Charlie Pierce on the other hand gives credit where due-

“What does it say,” Cruz told them, “when you stand up and say, ‘Vote your conscience,’ and rabid supporters of our nominee begin screaming, ‘What a horrible thing to say!’ [Ed. Note: That was a very polite translation of what the folks in the New York delegation were screaming at him.] If we can’t make the case to the American people that voting for our party’s nominee is consistent with voting your conscience, is consistent with defending freedom and defending the Constitution, then we are not going to win and we would not deserve to win. That’s how you win elections.”

He would not say if he would vote for the party’s nominee. (“I will tell you, I’m not voting for Hillary.”) He told them that, after He, Trump had insulted Heidi Cruz, and tried to make Rafael Cruz an accessory before the fact in the murder of John F. Kennedy, that it had become personal. He told the Texans, he had no intention of coming to the Trump campaign, hat in hand, like “a servile puppy dog.” He resisted to the last the notion that an extraordinarily non-binding pledge—which, later, Trump campaign director Paul Manafort groaningly tried to make equivalent to the Constitution—bound him to a guy who glibly connected his father to Lee Harvey Oswald.

In his answer to the last question, from a Hispanic woman who wanted to know whether, as a man of his word, he should have honored the pledge. “I have to say that it is not about Donald Trump. It is not about Ted Cruz, or Heidi Cruz, or Rafael Cruz. It is about the United States of America.” A “U-S-A” chant broke out.
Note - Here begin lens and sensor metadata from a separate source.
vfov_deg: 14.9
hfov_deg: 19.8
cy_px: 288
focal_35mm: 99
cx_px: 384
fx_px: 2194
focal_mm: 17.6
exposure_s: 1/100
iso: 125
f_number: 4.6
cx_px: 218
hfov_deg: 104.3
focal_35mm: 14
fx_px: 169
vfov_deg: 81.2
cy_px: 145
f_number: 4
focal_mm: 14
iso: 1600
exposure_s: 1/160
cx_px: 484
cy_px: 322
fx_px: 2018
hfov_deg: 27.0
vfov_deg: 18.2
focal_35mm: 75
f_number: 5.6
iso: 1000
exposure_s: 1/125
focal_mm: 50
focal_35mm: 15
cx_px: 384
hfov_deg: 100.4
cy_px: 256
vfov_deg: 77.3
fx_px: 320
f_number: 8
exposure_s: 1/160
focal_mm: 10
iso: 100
“Ma’am,” Cruz answered, “I agree with you emphatically. It is about the United States. Every day in the Senate, I have spent every waking moment fighting for this country, fighting for you, fighting to honor the promises I made. By the way, there’s a reason why others don’t—because of the reaction in Washington when you get screamed and hollered down when you honor your commitments. That’s what I did in my speech last night.
“Last night, what I laid out was not a speech that was focused on me. Last night was a speech that was focused entirely on the United States of America, on a path forward. Our country is on the edge of precipice. We are on the verge of losing the greatest country in the history of the earth and my soul cries at where this country is, at what we’re doing to the freedom of our kids and grandkids. And what I said was the only path to saving this country. And it is not just blindly chanting a name and yelling down dissenters. That is not the way. I believe in free speech.
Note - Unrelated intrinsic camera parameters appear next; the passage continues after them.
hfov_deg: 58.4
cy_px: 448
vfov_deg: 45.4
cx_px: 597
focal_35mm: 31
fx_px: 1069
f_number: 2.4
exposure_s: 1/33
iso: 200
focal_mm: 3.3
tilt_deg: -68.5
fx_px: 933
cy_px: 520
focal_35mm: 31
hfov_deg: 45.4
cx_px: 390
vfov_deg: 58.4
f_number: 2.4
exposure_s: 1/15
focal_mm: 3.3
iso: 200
“By the way, can anyone imagine our nominee standing in front of voters answering questions like this? I’m going to answer the questions even from the fellas who yell and scream because, you know why? Because you have a right under the First Amendment to your opinions. If we don’t honor freedom and if we don’t honor the Constitution, if we can’t convince the American people that our candidate can be trusted to defend the Constitution, then we will lose and we will deserve to lose. My speech last night was entirely about this country and how we save this country, and I will continue to tell the truth whether or not it is politically helpful or politically convenient. I wasn’t elected to do the convenient thing. I was elected to do the right thing, each and every day.”
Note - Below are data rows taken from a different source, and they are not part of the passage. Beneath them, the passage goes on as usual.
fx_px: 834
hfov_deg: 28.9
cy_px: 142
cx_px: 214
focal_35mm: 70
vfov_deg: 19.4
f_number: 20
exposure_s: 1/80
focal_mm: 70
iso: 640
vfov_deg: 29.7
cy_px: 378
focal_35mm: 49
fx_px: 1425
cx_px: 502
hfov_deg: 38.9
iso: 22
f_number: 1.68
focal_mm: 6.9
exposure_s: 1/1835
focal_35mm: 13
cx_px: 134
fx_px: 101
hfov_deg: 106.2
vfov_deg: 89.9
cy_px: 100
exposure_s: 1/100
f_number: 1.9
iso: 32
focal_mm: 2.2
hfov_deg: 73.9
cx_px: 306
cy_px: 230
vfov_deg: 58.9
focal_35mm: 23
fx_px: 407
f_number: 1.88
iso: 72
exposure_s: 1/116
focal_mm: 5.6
I wish he would stop this stubborn defense of principle and this stubborn attachment he has to his own independence, because his politics are still hopelessly retrograde, and his interpretation of American political history still leaves you stranded about half-past the Articles of Confederation, and I don’t want to admire him as much as I do right now.

In this case I’m afraid I agree with the strutting popinjay of the Beltway. Ted Cruz is no Jeremy Corbyn and this was in fact “a selfish (and desperate) act by a man who has always cared more about himself than his party.” It was all about 2020 and Ted Cruz is no less dangerous that The Donald and Pence. I hope when we get there we’ll be presented with better choices.